Targeted Therapies
The goal of chemotherapy is to kill cancer cells that grow and divide rapidly. It also affects normal cells that are also fast growing (e.g., cells in the skin, lining of the digestive tract, hair follicles), which can cause unwanted side effects. To reduce damage to normal cells, newer drugs called targeted therapies interfere with the ways that cancer cells function. These processes include:
- New blood vessel formation (angiogenesis)
- Cancer cells rely on new blood vessels to supply them with oxygen and nutrients. Drugs that block angiogenesis starve cells of their blood supply, which helps to slow or stop tumor growth. These drugs also seem to make traditional chemotherapies more effective.
- Stimulation from growth signals
- Cancer cells may rely on signals that tell them to grow or divide uncontrollably. Drugs that block these signals may help to slow or stop tumor growth.
Most targeted therapies are either monoclonal antibodies or small-molecule drugs.
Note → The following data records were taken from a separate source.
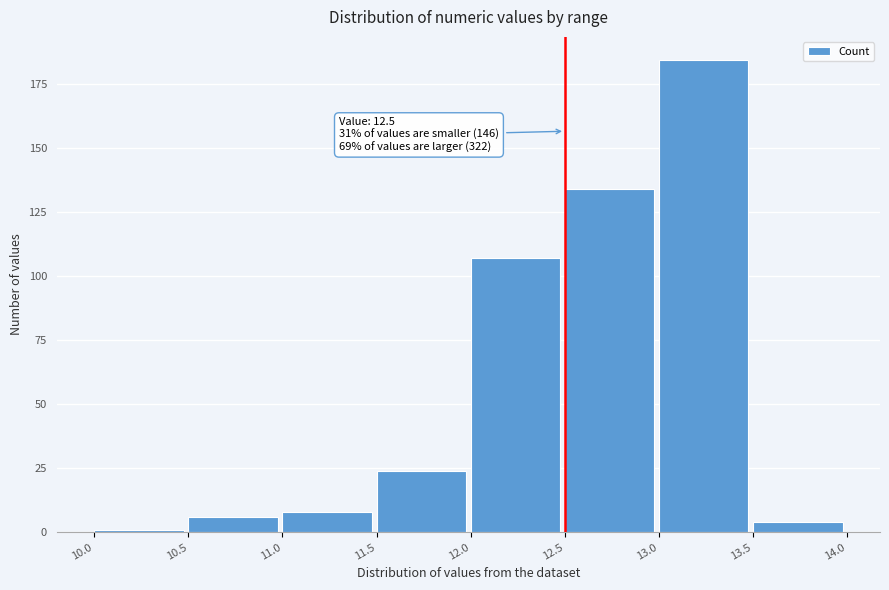

Which range on the x-axis has the tallest bar?

13.0 to 13.5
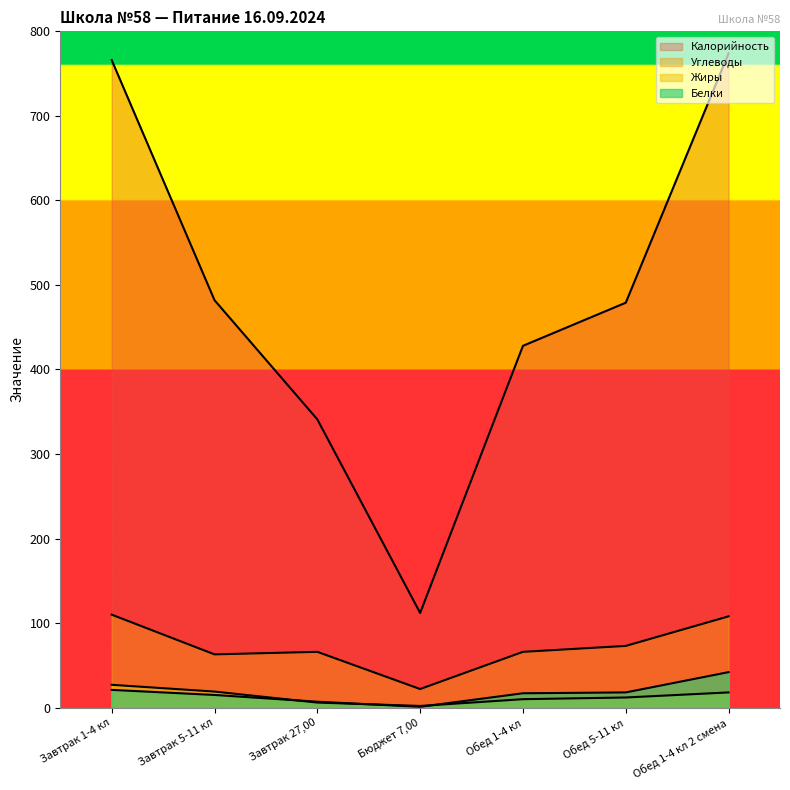

The Жиры series shows 40 at Завтрак 1-4 кл. True or false?

False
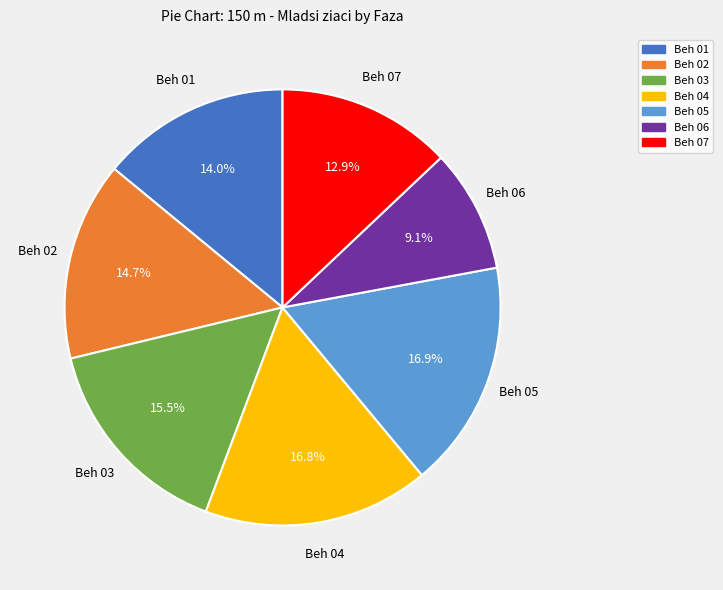

How many slices are in this pie chart?

7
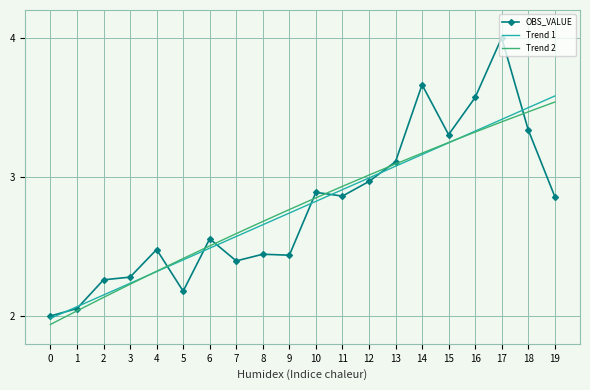

The value of Trend 1 at 18 is 5.0. True or false?

False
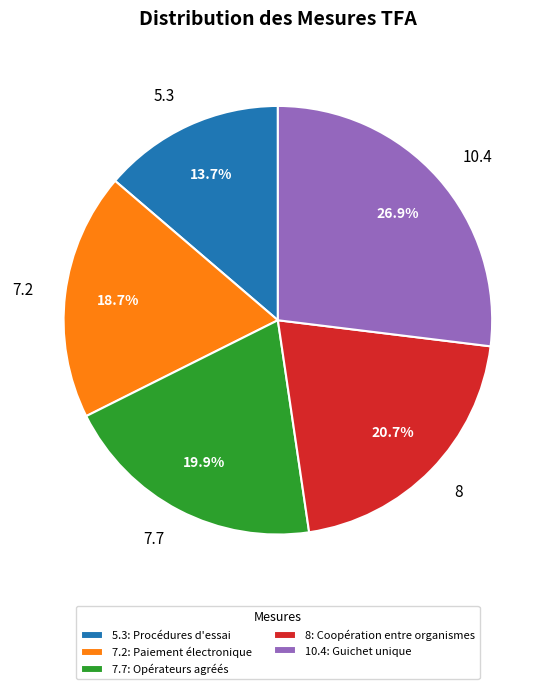

How many segments does this pie chart have?

5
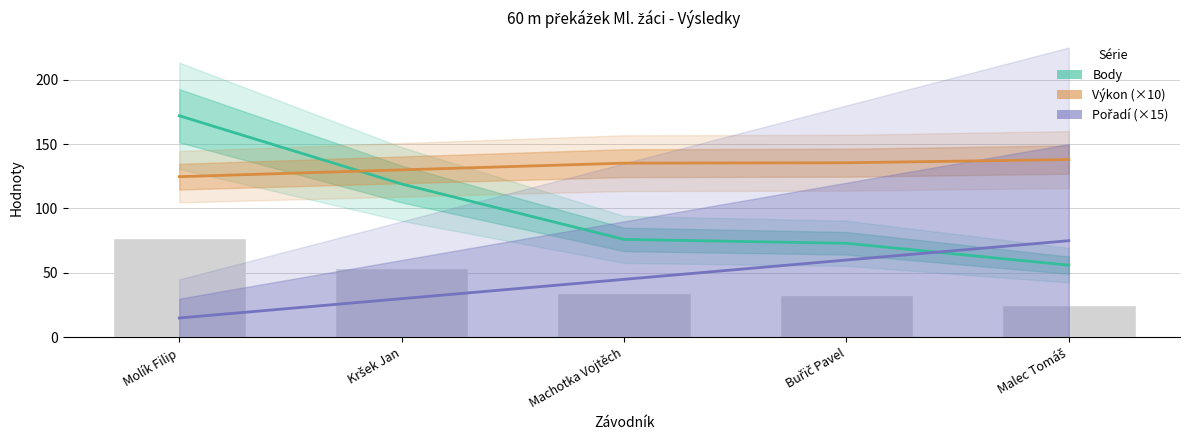

Where does the Body series first go above 76?

Molík Filip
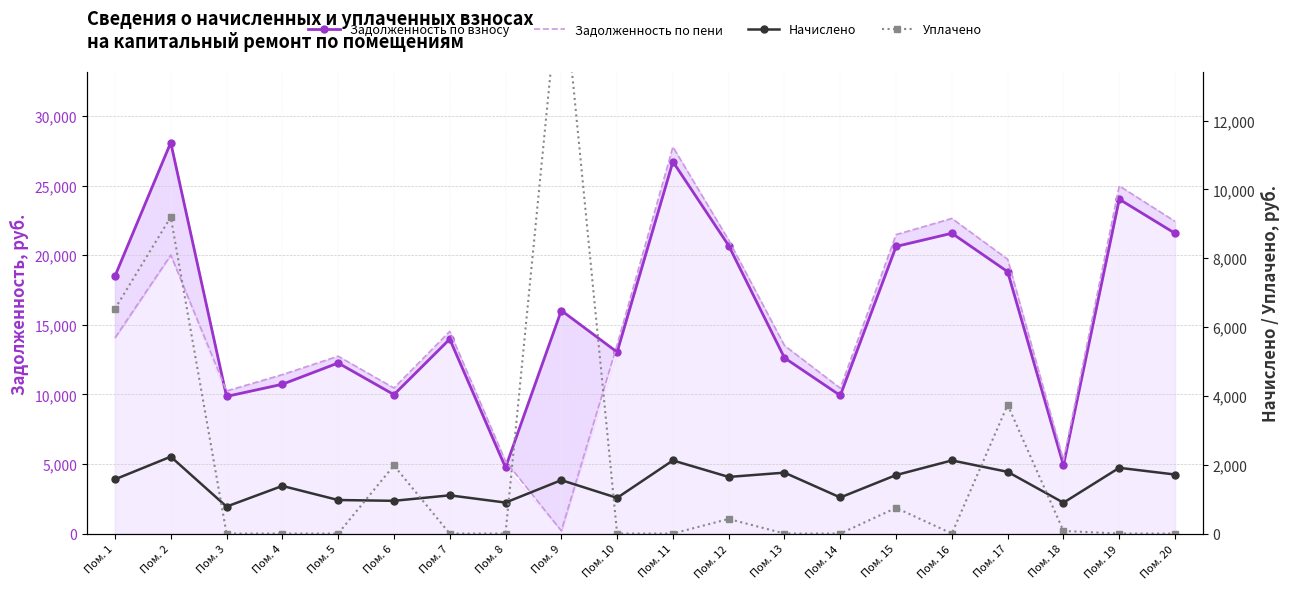

Where is the first local maximum for Начислено?

Пом. 2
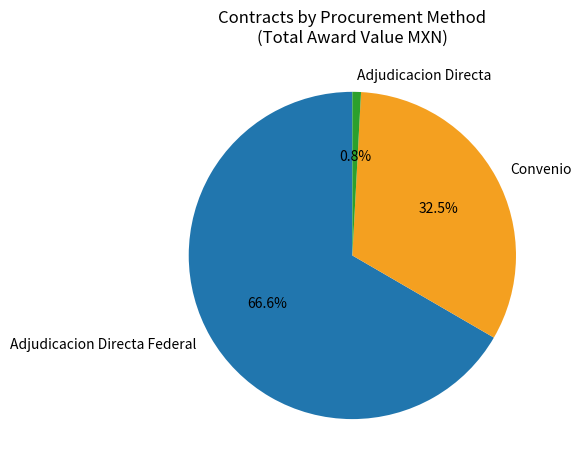

Approximately how many times larger is the value at Adjudicacion Directa Federal compared to Convenio?

2.0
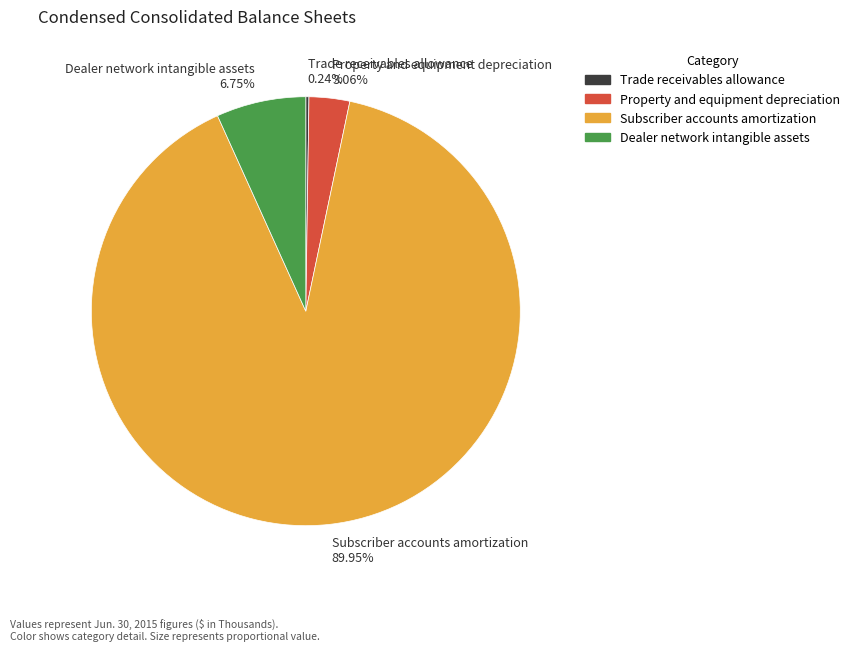

Is the sum of Property and equipment depreciation and Subscriber accounts amortization greater than half?

Yes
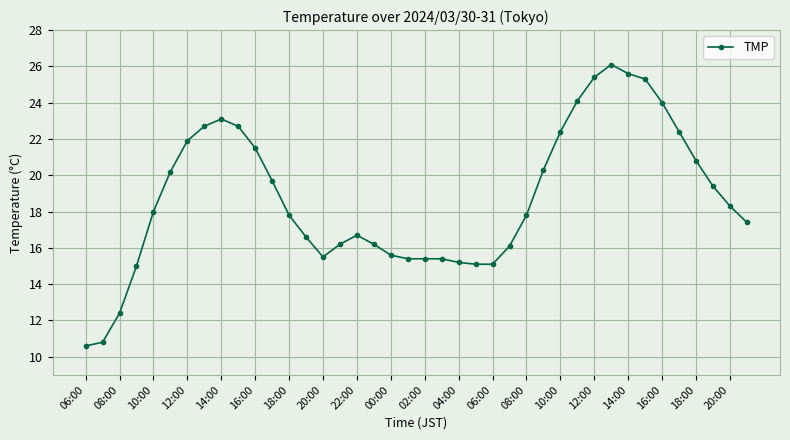

Reading left to right, transcribe all the data shown in this chart.

10.6	10.8	12.4	15.0	18.0	20.2	21.9	22.7	23.1	22.7	21.5	19.7	17.8	16.6	15.5	16.2	16.7	16.2	15.6	15.4	15.4	15.4	15.2	15.1	15.1	16.1	17.8	20.3	22.4	24.1	25.4	26.1	25.6	25.3	24.0	22.4	20.8	19.4	18.3	17.4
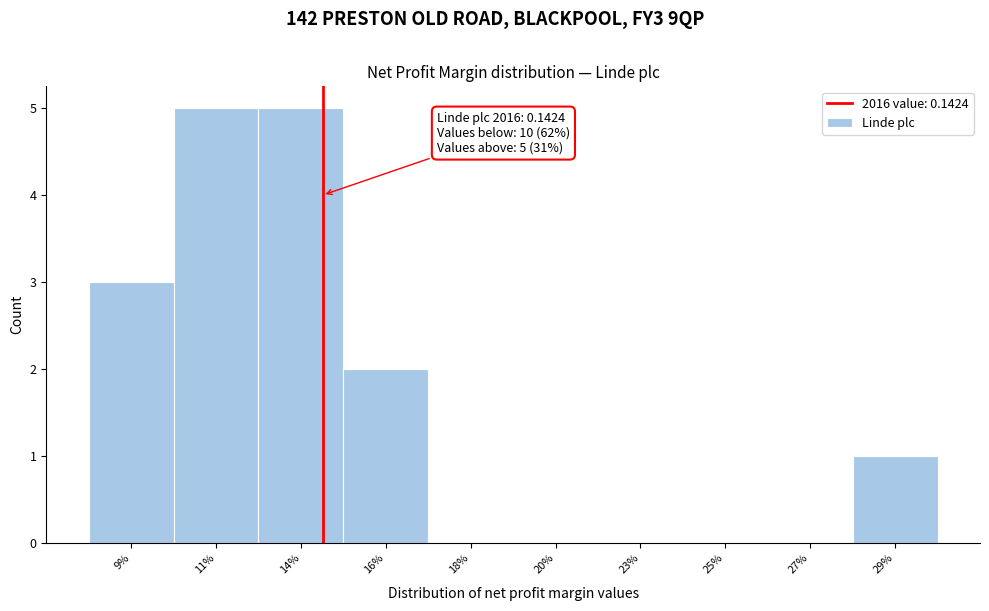

Reading right to left, list all the values displayed in this chart.

29%=1	27%=0	25%=0	23%=0	20%=0	18%=0	16%=2	14%=5	11%=5	9%=3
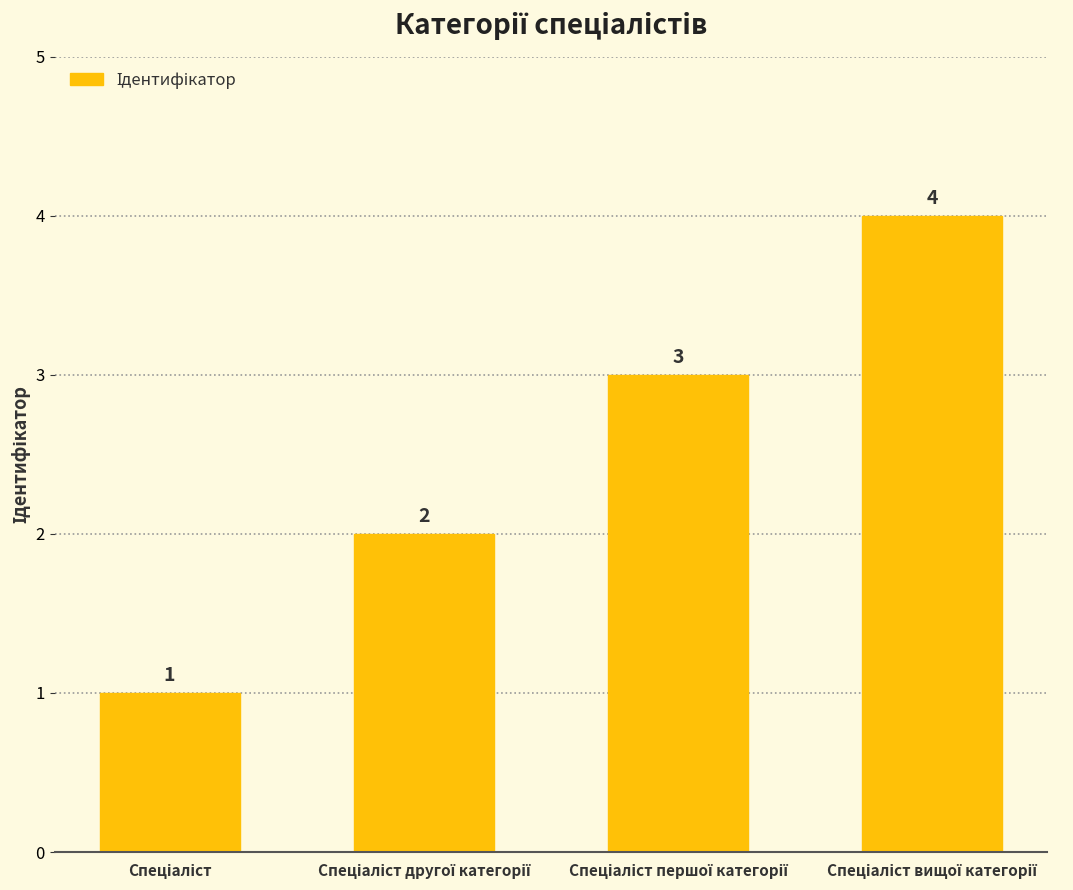

How many data points are less than 3?

2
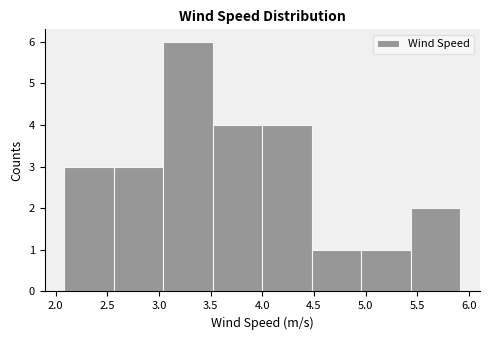

Reading left to right, list every bar in this chart as the range it spans on the x-axis followed by its height. Neither the bar edges nor the heights are printed on the chart, so give them approximately, as read against the axes.

2.10 to 2.55: 3
2.55 to 3.05: 3
3.05 to 3.50: 6
3.50 to 4.00: 4
4.00 to 4.50: 4
4.50 to 4.95: 1
4.95 to 5.45: 1
5.45 to 5.90: 2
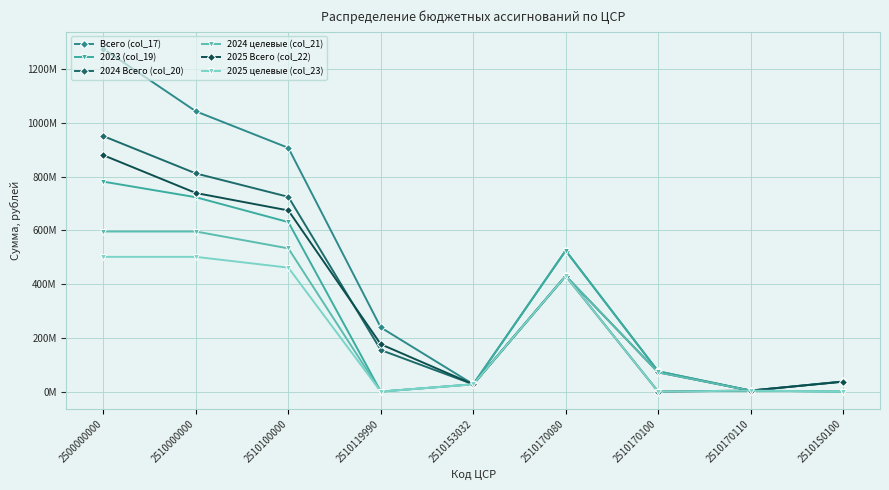

Does the chart display data point markers on the line(s)?

Yes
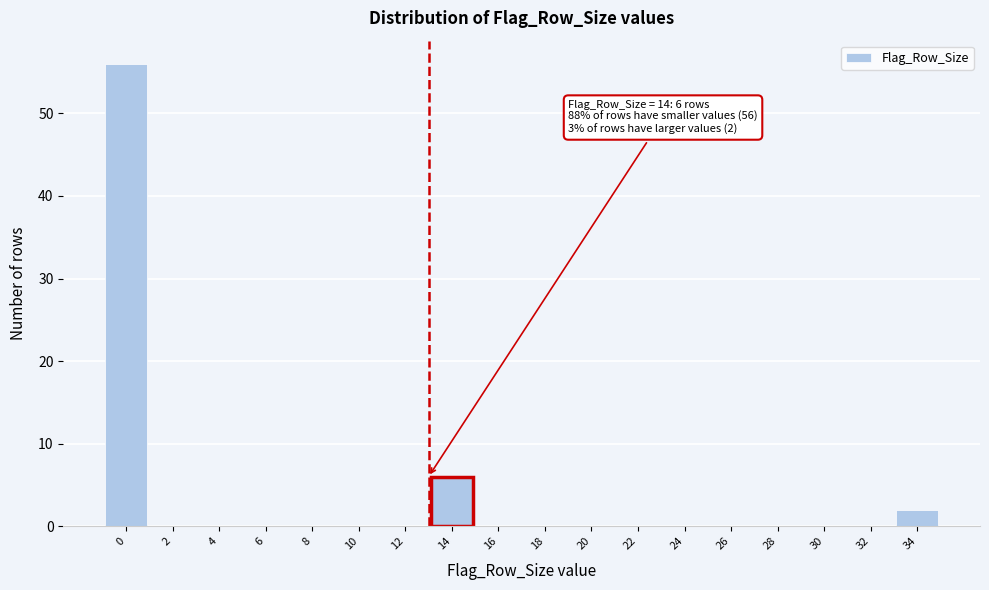

Reading right to left, extract all data points from this chart.

34=2	32=0	30=0	28=0	26=0	24=0	22=0	20=0	18=0	16=0	14=6	12=0	10=0	8=0	6=0	4=0	2=0	0=56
Monoclonal antibodies are proteins that attach to substances called receptors on the surface of the cell and block signals that tell the cell what to do. They can also be used alone to target defects in the cancer cells or make the cancer cells more receptive to the body’s immune system. Monoclonal antibodies can also carry other drugs or substances directly to a tumor.
- Bevacizumab (Avastin)* was approved in 2004 for treating non-small cell lung cancer (NSCLC) that is not squamous cell carcinoma. It is frequently given with traditional chemotherapy. Avastin should not be used to treat squamous cell lung cancer because in clinical trials, those with squamous cell had many more life-threatening and fatal side effects from the drug.
Small-molecule drugs can get inside the cell and stop the cell from functioning normally, which usually causes it to die. Tyrosine kinase inhibitors (TKIs) are small-molecule drugs that interfere with cell communication and growth. Several TKIs are being studied for use in lung cancer, and one is widely available after having been approved in 2004.
- Erlotinib (Tarceva) was approved for use in 2004. It is most effective in treating non-small cell lung cancer when an EGFR mutation is present. This mutation is most frequently present in women, never smokers, and people of Southeast Asian origin. It is also most commonly found in adenocarcinoma, a type of NSCLC.
- Gefitinib (Iressa) was approved in the US in May 2003 but removed in June 2005 after studies showed it did not help the majority of people to live longer. Like Tarceva, Iressa targets the EGFR mutation. Iressa is still available to patients who received benefit from the drug at the time the US approval was removed. It remains an approved treatment for lung cancer in over 30 countries and continues to be studied in clinical trials in the US.
- Crizotinib (Xalkori) was approved in September 2011. It targets the echinoderm microtubule-associated protein-like 4-anaplastic lymphoma kinase (EML4-ALK) mutation. This mutation is only present in about 4-5% of people with NSCLC, primarily those diagnosed with adenocarcinoma. It is more common in men and never smokers. The drug has shown dramatic results in patients with this mutation.
*On February 14, 2012 the makers of Avastin, Genentech, issued a statement to warn the public that a counterfeit product labeled as Avastin has been distributed in the United States. Information with the lot numbers for the counterfeit product has been distributed to healthcare providers. If you have been prescribed Avastin and would like to know more, please see this statement on the Genentech website and talk with your healthcare team.